Bei Heimspielen sind natürlich viele Bayern-Fans live im Stadion, doch bei den Auswärtsspielen und bei Championsleague-Übertragungen platzt die Wirtschaft aus allen Nähten. Manchmal musste der Wirt schon Gäste wegschicken, weil einfach kein Platz mehr war. "Oft kommen die Leute schon zwei Stunden vor Spielbeginn, essen in aller Ruhe und freuen sich dann auf die Übertragung", freut sich der Gastronom. Und natürlich sichern sie sich so auch die besten Plätze.
Der harte Bayern-Kern, der eigentlich nie ein Spiel verpasst, besteht aus ungefähr dreißig Fußballfans. "Die Bayern sind einfach nette Fans. Die schreien auch mal und fiebern mit, aber immer mit Stil", sagt der Vater des Kesselstuben-Chefs, Xaver Stöcker, und gibt zu, dass er heimlich für den FC Köln schwärmt. Sohn Michael dagegen ist völlig neutral.
Tatsächlich gibt es in Kulmbach kaum noch Gaststätten, in denen die Fußball-Bundesliga live übertragen wird. Jörg Geuther von der "Alten Feuerwache" erklärt, dass man sich vom Bezahlsender schon damals verabschiedet habe, als die Gebühr nach Quadratmetern berechnet wurde. "Wir sind einfach zu groß. Das wäre für uns viel zu teuer", sagt Geuther. "Das wäre für uns nicht finanzierbar. Deshalb übertragen wir nur Champions-League-Spiele und eben Europa- und Weltmeisterschaftspartien, die in den öffentlich-rechtlichen Programmen kommen", so Geuther. Bei solchen Gelegenheiten sei Fußballparty in der Wache angesagt.

"Völlig indiskutabel"

Auch die In-Bar "Liquid" hat das Sky-Abo schon vor über einem Jahr gekündigt. "Für uns sind mehr als 300 Euro im Monat einfach zu viel. Und wenn jetzt die Preise weiter steigen, wäre das völlig indiskutabel", sagt Britta Weschenfeler. Zudem sei das "Liquid"-Publikum gar nicht so fußballbegeistert.
"Wir hatten mal Sky, aber da hatte unser Check-Point einen anderer Pächter. Wir betreiben das Checkpoint ja als Spielhalle und es besteht gar kein Bedarf", sagt Tina Kaiser.
Derweil bereitet sich Michael Stöcker auf den Ansturm in der neuen Bundesliga-Saison vor. Er ist überzeugt, dass diese schöner wird als je zuvor.

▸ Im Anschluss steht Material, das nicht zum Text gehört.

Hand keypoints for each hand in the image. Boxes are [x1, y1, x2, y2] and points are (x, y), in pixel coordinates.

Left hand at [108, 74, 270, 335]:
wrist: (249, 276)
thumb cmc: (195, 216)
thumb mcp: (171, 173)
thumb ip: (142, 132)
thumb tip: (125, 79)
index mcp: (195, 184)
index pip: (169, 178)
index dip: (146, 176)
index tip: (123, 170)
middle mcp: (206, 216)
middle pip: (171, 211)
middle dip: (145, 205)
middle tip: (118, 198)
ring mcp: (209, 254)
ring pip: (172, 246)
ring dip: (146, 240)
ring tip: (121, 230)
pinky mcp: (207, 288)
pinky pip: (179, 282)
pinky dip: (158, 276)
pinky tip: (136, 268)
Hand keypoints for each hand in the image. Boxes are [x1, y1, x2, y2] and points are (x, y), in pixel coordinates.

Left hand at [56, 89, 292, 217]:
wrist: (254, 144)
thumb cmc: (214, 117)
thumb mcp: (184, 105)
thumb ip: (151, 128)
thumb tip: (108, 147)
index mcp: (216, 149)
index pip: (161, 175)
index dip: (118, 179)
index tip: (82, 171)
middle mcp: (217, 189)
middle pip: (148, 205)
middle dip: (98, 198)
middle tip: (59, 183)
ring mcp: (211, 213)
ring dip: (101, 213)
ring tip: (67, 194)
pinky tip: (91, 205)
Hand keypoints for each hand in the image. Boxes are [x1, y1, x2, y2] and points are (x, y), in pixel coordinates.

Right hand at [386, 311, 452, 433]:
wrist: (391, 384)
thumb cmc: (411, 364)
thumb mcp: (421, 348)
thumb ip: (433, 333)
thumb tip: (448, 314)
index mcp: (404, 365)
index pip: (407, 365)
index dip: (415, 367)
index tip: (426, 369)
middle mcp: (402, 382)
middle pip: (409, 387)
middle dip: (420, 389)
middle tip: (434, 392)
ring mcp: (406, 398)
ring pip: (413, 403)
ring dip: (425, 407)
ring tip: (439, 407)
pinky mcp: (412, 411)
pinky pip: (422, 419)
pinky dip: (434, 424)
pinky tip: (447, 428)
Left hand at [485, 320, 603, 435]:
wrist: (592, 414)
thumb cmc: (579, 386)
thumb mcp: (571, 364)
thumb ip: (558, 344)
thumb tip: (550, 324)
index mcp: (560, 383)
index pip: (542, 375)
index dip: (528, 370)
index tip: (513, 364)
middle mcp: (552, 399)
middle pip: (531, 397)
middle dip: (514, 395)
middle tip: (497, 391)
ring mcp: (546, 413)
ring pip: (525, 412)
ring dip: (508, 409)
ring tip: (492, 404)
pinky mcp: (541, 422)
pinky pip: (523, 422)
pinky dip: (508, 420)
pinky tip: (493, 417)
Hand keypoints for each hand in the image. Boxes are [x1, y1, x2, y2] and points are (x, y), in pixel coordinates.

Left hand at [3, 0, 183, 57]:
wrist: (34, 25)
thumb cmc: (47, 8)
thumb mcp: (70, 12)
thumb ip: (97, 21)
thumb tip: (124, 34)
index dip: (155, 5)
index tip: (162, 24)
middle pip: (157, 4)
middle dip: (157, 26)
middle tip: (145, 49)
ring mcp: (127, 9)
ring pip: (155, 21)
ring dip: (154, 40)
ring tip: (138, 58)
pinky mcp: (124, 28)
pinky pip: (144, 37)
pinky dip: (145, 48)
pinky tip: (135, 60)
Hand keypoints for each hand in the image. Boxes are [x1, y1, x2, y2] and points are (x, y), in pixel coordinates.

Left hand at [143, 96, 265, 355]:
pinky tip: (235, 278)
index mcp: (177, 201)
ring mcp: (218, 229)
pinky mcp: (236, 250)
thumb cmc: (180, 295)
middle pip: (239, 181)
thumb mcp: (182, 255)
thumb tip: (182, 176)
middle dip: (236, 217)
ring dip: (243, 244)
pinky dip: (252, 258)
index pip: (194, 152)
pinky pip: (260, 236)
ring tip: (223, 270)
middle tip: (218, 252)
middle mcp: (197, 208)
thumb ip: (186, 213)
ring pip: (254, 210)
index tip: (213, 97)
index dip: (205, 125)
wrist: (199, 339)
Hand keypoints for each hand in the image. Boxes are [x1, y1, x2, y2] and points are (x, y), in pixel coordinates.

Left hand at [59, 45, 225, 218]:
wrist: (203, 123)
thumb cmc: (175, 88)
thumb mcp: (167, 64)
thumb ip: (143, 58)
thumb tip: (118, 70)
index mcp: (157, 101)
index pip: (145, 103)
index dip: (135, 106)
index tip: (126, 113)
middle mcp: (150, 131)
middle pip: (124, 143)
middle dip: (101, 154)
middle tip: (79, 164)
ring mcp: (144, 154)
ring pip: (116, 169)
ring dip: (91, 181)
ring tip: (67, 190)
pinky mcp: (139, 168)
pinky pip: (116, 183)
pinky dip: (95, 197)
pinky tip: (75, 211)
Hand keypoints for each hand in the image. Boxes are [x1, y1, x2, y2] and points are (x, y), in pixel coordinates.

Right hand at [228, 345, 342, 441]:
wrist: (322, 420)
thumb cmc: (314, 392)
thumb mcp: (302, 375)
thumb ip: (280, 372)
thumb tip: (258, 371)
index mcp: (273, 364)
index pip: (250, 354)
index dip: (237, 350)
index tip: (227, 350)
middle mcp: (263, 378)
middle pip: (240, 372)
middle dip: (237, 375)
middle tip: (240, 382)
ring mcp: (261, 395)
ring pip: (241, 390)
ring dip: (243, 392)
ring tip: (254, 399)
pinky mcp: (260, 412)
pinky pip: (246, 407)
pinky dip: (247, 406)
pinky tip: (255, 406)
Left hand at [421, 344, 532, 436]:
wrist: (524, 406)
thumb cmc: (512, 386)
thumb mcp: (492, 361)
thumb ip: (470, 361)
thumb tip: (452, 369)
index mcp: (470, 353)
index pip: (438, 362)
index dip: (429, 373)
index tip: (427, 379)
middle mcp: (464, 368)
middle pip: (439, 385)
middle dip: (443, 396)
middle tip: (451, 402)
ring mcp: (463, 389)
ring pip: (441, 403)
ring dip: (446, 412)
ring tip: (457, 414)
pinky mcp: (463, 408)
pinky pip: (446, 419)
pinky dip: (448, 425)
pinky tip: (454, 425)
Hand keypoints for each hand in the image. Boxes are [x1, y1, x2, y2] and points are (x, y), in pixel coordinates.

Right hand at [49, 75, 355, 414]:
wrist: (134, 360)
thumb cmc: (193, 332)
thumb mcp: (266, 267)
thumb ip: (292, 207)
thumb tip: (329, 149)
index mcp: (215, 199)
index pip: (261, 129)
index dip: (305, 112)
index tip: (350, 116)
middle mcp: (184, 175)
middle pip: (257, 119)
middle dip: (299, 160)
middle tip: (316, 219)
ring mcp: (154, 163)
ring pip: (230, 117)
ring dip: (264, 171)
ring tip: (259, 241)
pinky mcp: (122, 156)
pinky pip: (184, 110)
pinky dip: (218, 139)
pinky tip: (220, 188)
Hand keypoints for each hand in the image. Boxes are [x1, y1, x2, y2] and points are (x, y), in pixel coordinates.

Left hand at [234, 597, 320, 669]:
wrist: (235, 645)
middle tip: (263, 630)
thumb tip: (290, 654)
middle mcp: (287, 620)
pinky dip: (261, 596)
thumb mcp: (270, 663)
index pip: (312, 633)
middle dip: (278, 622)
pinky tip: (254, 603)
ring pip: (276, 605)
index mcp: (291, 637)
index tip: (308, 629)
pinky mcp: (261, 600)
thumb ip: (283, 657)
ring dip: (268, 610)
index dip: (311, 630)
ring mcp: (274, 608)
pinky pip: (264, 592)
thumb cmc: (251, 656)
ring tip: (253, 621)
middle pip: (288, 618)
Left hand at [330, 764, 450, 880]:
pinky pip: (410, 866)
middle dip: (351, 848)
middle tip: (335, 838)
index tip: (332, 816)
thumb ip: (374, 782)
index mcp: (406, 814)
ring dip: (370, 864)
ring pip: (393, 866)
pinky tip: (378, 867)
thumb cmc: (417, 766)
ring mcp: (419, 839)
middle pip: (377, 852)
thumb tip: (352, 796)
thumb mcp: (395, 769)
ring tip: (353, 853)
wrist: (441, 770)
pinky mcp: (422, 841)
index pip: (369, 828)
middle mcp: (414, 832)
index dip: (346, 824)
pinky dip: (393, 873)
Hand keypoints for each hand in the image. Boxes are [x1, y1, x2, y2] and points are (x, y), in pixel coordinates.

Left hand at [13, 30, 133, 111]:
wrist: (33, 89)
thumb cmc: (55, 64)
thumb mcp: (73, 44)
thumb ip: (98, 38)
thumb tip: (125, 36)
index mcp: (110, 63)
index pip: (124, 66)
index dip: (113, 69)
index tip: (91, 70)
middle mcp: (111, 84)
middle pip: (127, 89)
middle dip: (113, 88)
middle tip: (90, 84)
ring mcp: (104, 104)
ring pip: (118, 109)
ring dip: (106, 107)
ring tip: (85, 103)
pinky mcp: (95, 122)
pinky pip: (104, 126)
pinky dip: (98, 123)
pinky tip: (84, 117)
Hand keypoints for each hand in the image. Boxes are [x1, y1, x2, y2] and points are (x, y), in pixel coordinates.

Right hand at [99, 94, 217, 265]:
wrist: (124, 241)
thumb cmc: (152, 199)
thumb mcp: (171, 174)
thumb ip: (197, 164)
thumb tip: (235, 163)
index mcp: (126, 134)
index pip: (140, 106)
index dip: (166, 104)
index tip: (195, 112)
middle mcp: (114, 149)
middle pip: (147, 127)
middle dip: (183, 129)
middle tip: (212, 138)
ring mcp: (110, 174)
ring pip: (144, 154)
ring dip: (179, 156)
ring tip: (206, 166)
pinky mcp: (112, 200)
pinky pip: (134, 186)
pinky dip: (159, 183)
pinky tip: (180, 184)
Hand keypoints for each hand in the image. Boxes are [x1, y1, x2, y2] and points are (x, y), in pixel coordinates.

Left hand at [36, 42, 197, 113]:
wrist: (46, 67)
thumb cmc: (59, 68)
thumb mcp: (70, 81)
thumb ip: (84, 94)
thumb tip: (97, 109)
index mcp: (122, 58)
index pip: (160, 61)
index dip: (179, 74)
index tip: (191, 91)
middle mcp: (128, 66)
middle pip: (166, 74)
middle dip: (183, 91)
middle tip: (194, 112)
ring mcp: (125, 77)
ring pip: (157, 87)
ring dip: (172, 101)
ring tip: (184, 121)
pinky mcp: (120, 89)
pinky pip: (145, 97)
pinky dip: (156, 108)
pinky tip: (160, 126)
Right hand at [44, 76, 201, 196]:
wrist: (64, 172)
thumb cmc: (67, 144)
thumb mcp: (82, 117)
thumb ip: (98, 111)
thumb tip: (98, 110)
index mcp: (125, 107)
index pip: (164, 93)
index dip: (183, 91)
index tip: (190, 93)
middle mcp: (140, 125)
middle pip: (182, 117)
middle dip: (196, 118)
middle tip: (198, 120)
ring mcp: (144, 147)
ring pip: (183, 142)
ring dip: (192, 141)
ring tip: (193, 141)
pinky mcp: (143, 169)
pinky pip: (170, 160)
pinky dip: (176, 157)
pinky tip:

Differenzierter und fairer

Sky selbst verteidigt seine Preisveränderungen übrigens als "differenzierter und fairer als das alte System". Denn bei der Berechnung der neuen Gebühren für den Bezahlsender sei nicht nur die Größe des Lokals ausschlaggebend, sondern auch die lokale Kaufkraft und die Sportaffinität der Bevölkerung würden berücksichtigt. Und davon profitieren kleine Gaststätten - manchmal so, dass die Preise sogar purzeln.
Dass die "Kesselstuben" deutlich billiger wegkommen, liegt sicher auch daran, dass die Gaststätte ein bisschen außerhalb der Innenstadt liegt. Denn auch das führt zu einer Senkung.
Die Fußballfreunde in Kulmbach und Umgebung jedenfalls wird's freuen.